(Supplied data begins)

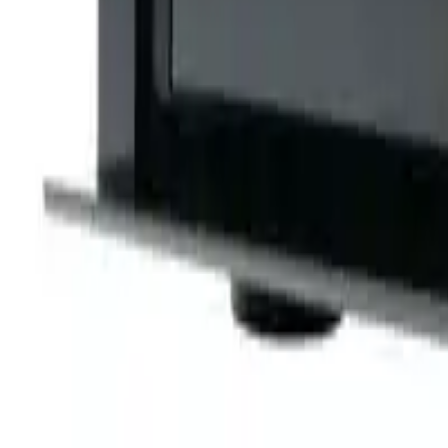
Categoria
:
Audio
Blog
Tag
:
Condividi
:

(Supplied data ends)
(Supplied data begins)

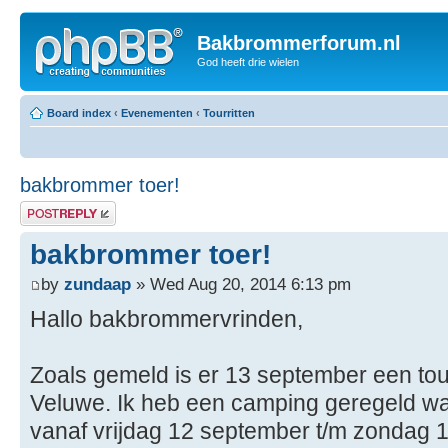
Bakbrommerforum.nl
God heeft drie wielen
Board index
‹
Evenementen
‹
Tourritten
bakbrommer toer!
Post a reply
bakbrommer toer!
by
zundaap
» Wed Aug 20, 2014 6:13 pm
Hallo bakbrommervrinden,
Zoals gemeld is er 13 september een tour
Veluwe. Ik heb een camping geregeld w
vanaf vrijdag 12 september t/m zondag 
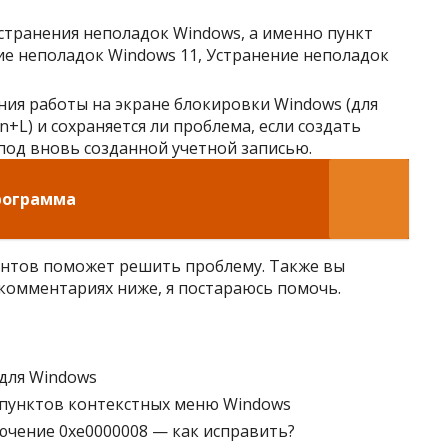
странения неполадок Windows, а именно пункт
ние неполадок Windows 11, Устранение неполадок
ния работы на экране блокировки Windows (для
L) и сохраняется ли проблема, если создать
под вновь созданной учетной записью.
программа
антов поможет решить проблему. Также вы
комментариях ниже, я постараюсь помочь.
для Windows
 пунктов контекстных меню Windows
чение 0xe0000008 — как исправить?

(Supplied data ends)
(Supplied data begins)

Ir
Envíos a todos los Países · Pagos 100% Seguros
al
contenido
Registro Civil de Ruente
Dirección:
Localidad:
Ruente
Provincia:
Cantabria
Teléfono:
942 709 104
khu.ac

(Supplied data ends)

▸ Your assignment
Give the lines in the rows above as a JSON list of strings, one per line, leaving out blank lines. Begin at the line that has "странения неполадок Windows, а именно пункт" and stop after the line that has "чение 0xe0000008 — как исправить?".

▸ Response for this exercise
[
  "странения неполадок Windows, а именно пункт",
  "ние неполадок Windows 11, Устранение неполадок",
  "ния работы на экране блокировки Windows (для",
  "L) и сохраняется ли проблема, если создать",
  "под вновь созданной учетной записью.",
  "программа",
  "антов поможет решить проблему. Также вы",
  "комментариях ниже, я постараюсь помочь.",
  "для Windows",
  " пунктов контекстных меню Windows",
  "чение 0xe0000008 — как исправить?"
]